The crowdfunding space is now a multi billion dollar industry, and nailing the pitch is hugely important. Using data science, researchers from the University of Toronto’s Rotman School of Management have discovered the top reasons for crowdfunding campaign failures — information applicable to both project creators and startups.

The Power of Machine Learning
In the competitive world of crowdfunding where every dollar pledged counts, project creators must line up a few ducks in order to run an efficient campaign.
Conventional statistical tools have their own set of drawbacks, usually adhering to linear linkages among the variables and the output. The U of T paper integrated machine learning with this wider view of crowdfunding, which the Rotman School of Management researchers chose to embrace in their research.
As it turns out, these machine learning models were hands down better at predicting campaign success than any conventional methods we tried and more importantly they identified exactly what the most responsible factors are in succesful proposal products In considering the functional relationship between these factors, the researchers were able to uncover insights that would be imperceptible using regular regression analysis.
The Secrets of Crowdfunding Done Right
Revealed in a study published recently in the Journal of Business Venturing Design, these 7 crucial factors effectively determine the success or failure of any crowdfunding campaign from among over 100k Kickstarter projects analyzed.
Perhaps the most interesting of all was the actual goal of the campaign itself. Funding success was surprisingly stable up to the $100,000 goal level, contrary to expectation while showing a more pronounced drop at larger goals starting around $133,300.

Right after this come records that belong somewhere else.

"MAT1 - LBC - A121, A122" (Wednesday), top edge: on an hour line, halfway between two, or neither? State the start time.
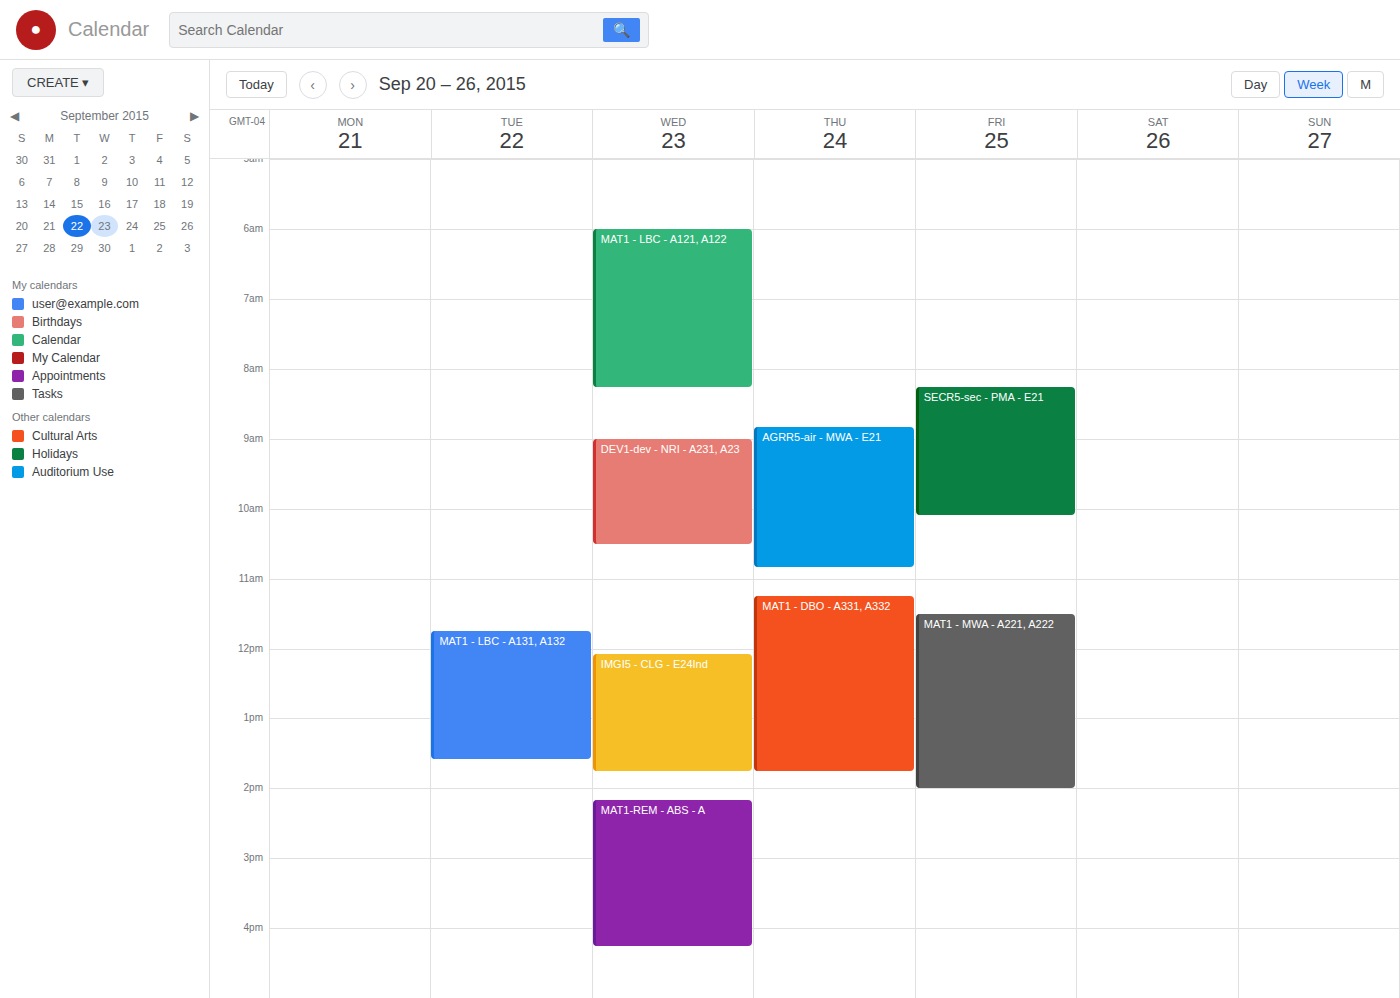
6:00 AM -- exactly on the 6 AM line.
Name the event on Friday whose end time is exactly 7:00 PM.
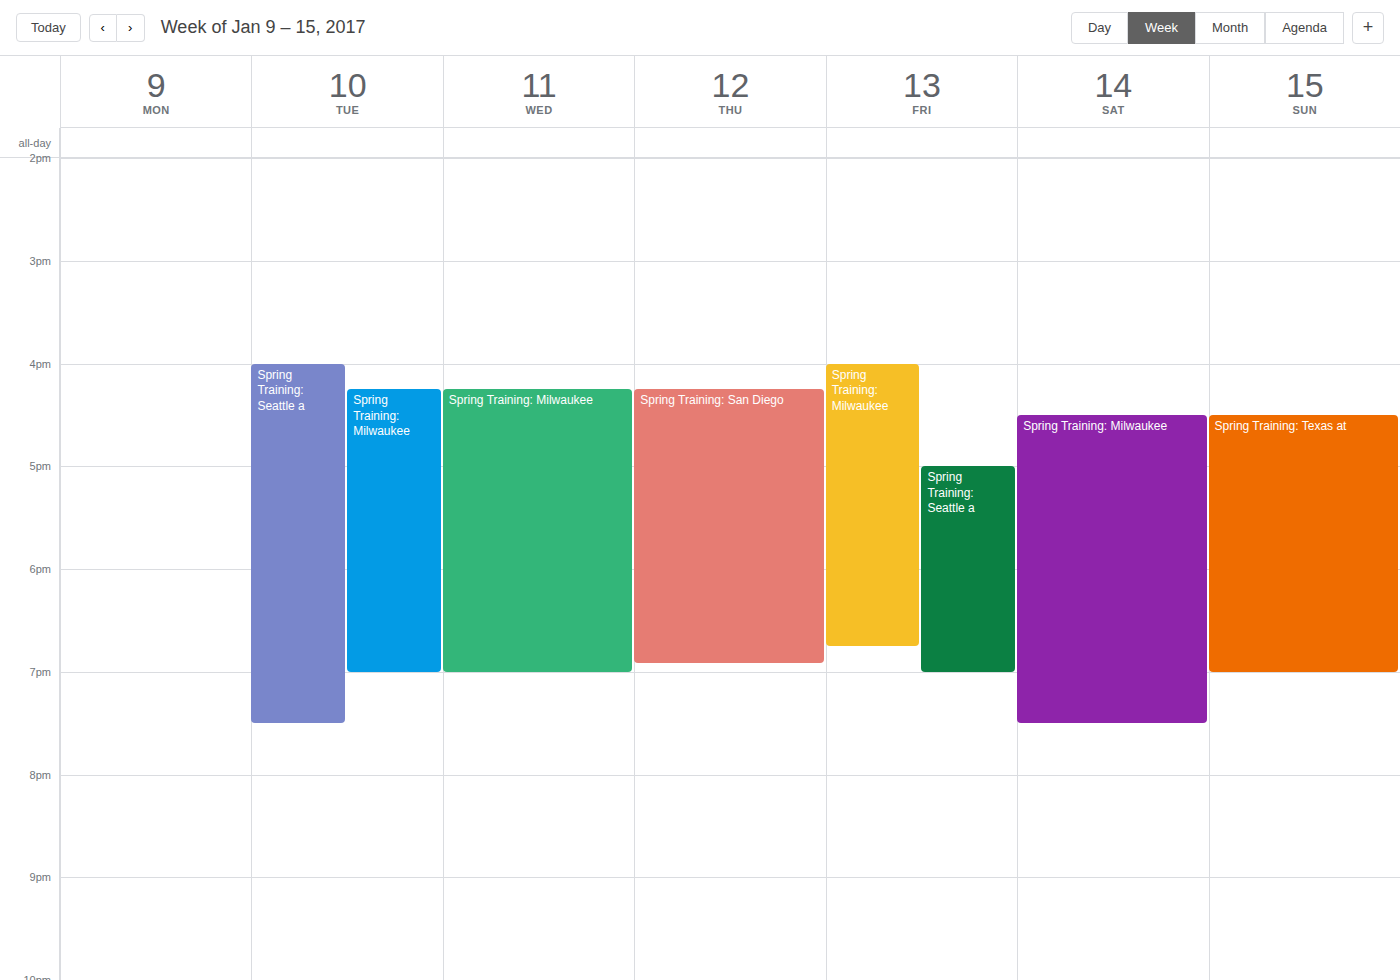
"Spring Training: Seattle a"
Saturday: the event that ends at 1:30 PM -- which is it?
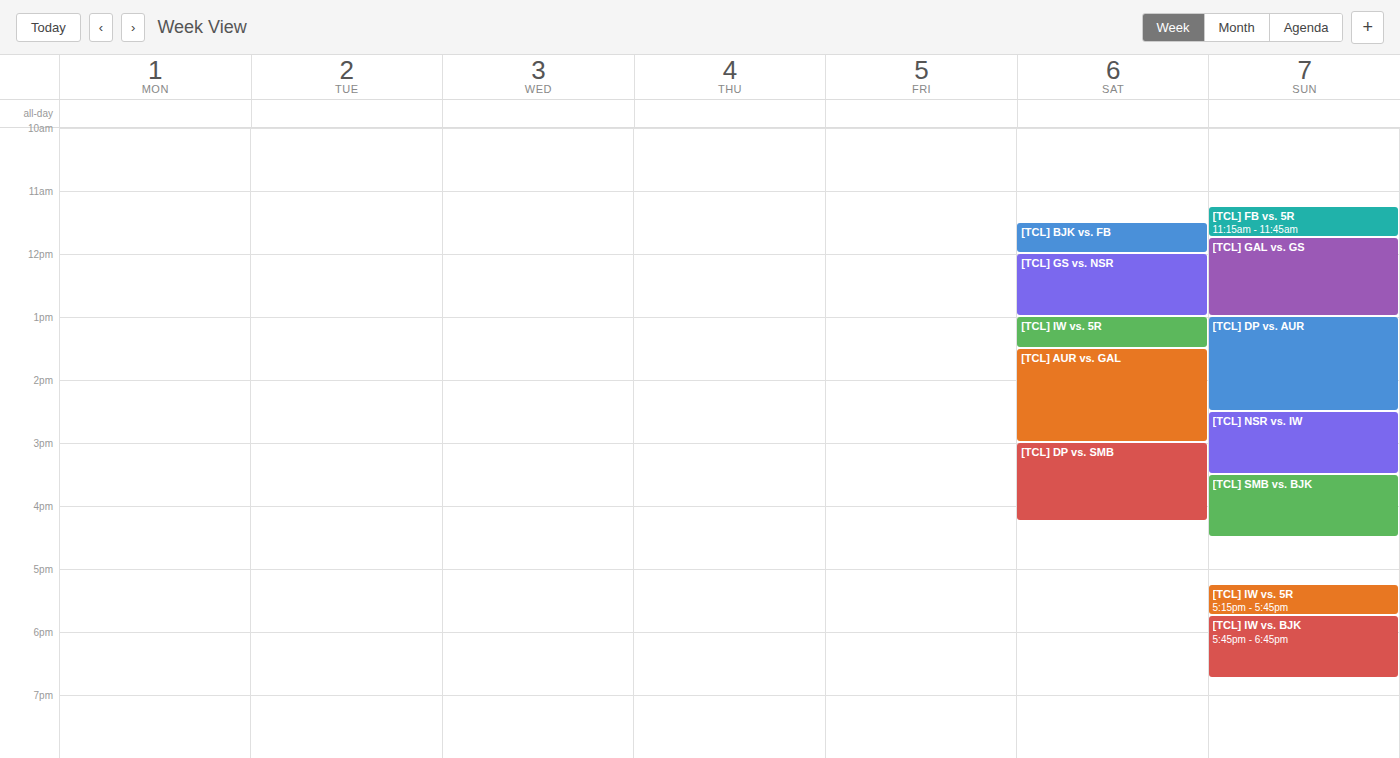
"[TCL] IW vs. 5R"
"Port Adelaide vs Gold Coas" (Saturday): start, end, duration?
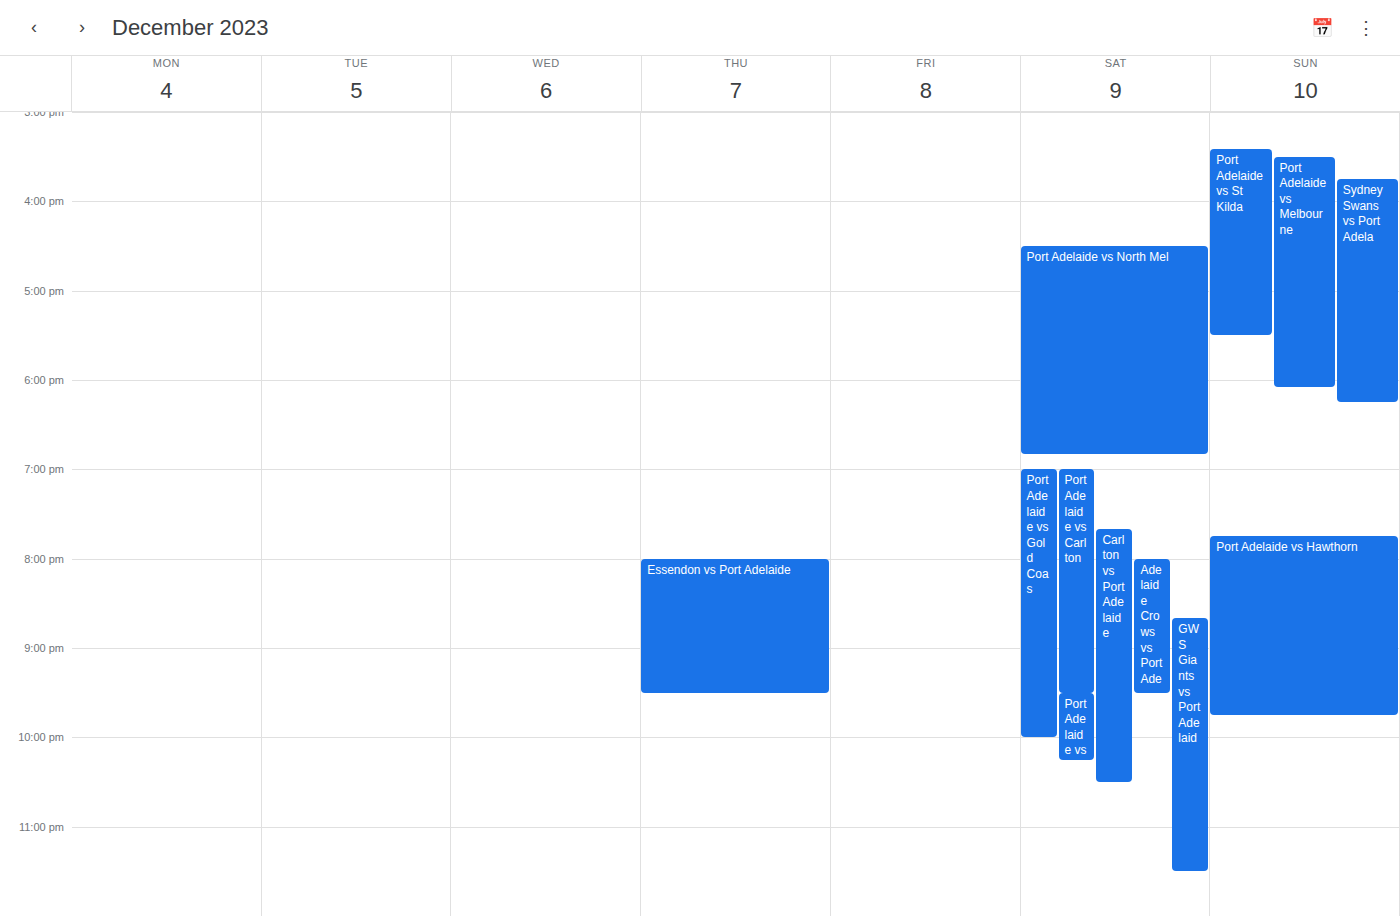
7:00 PM to 10:00 PM, 3 hours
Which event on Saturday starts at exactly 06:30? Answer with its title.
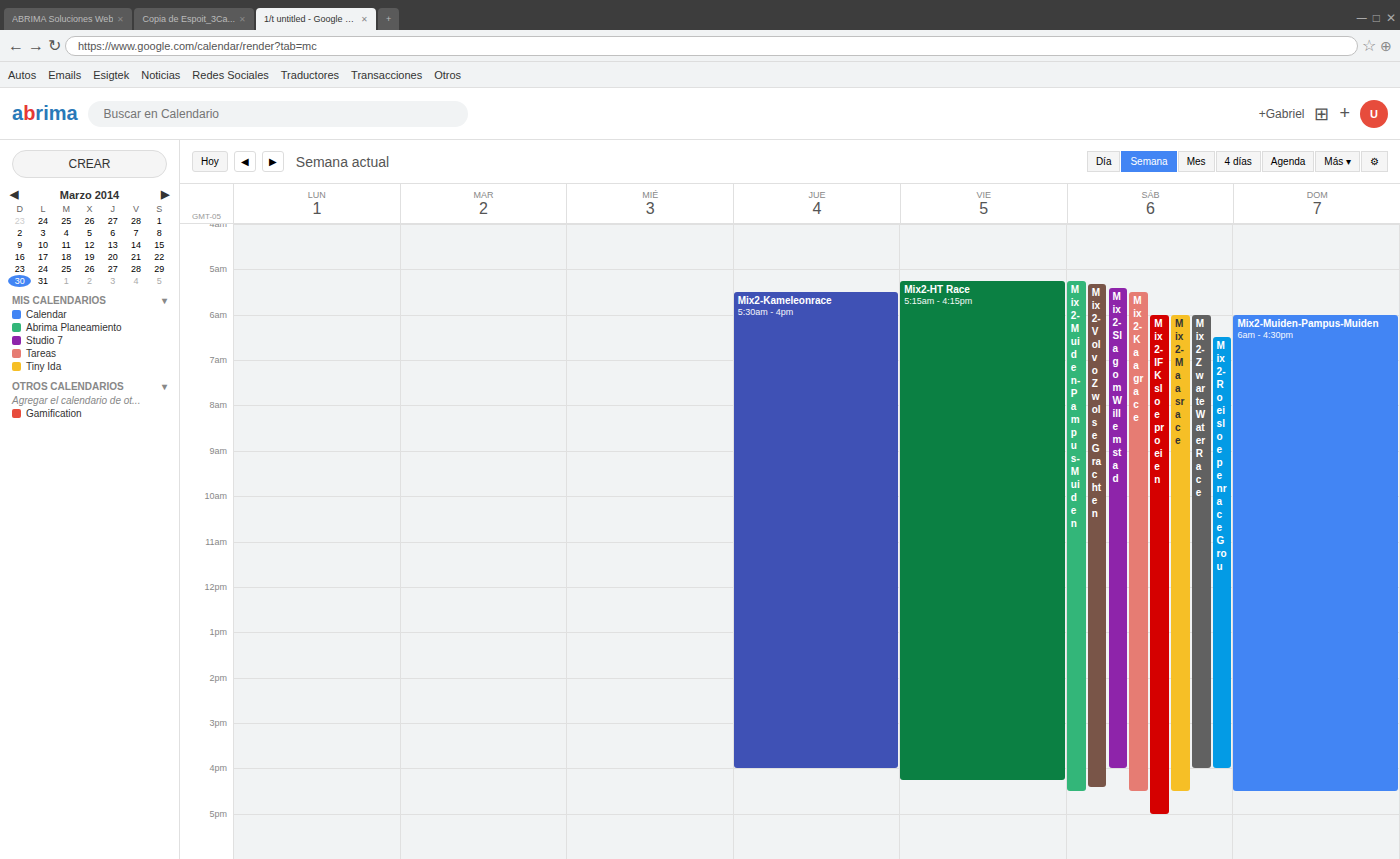
"Mix2-Roeisloepenrace Grou"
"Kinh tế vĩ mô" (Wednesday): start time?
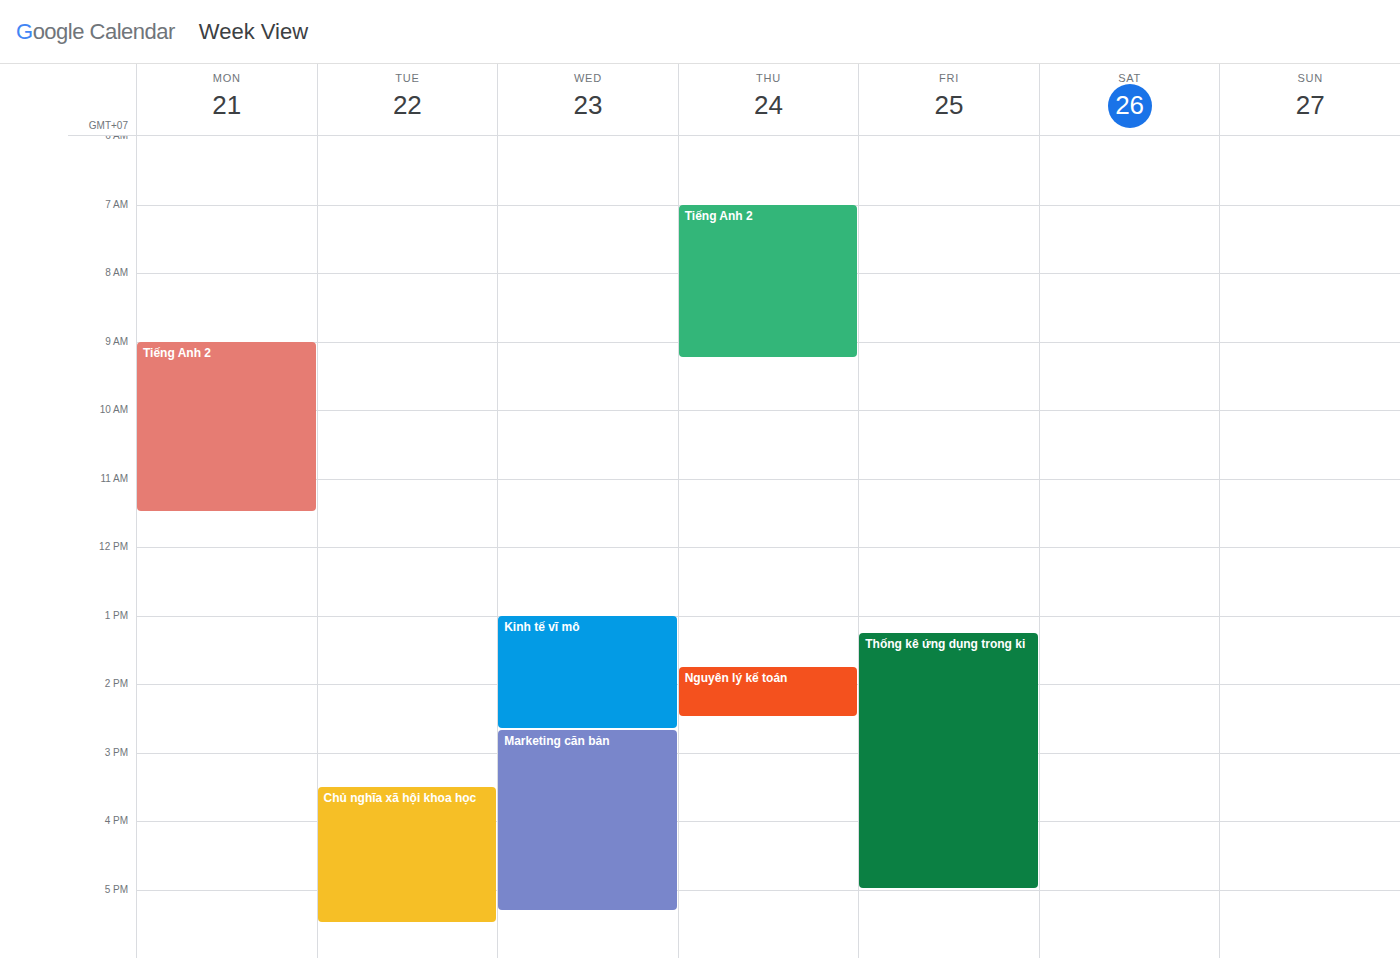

Another key element was the social capital of the creator, as quantified by how many comments the project had. The machine learning models suggested a relationship in which success increased with social capital up to about 750 comments, at which point additional comments ceased appearing to have any meaningful impact — an effect more complex than the linear one found using standard regression.
The researchers also explored the optimum number of rewards an individual is offered and how long a reward crowdfunding campaign should be open for. Their interpretation of the data pointed to campaign length being most effective at 10 days (around 25% funded) but almost as successful if extended up to 15 days, and rewards increasing in success moderately between a single reward and around 15-20 rewards, then a marginal decrease potentially up until around 20 (from personal experience this seems logical since after your first few it gets harder to think of something original and useful), followed by a cycle of increased chance thereafter leading them to conclude that having between about 20 and maxing out at just over fifty reward options was generally best for campaigns.
Conclusion
This study underscores the value of machine learning in revealing some of the key drivers behind crowdfunding success. This paper highlights sweet spots for campaign goal, social capital and reward options, offering a roadmap to optimize crowdfunding strategies of project creators and startups towards winning funding target. With the crowdfunding market expanding, these insights may be invaluable to entrepreneurs and innovators who want to bring your dreams to life.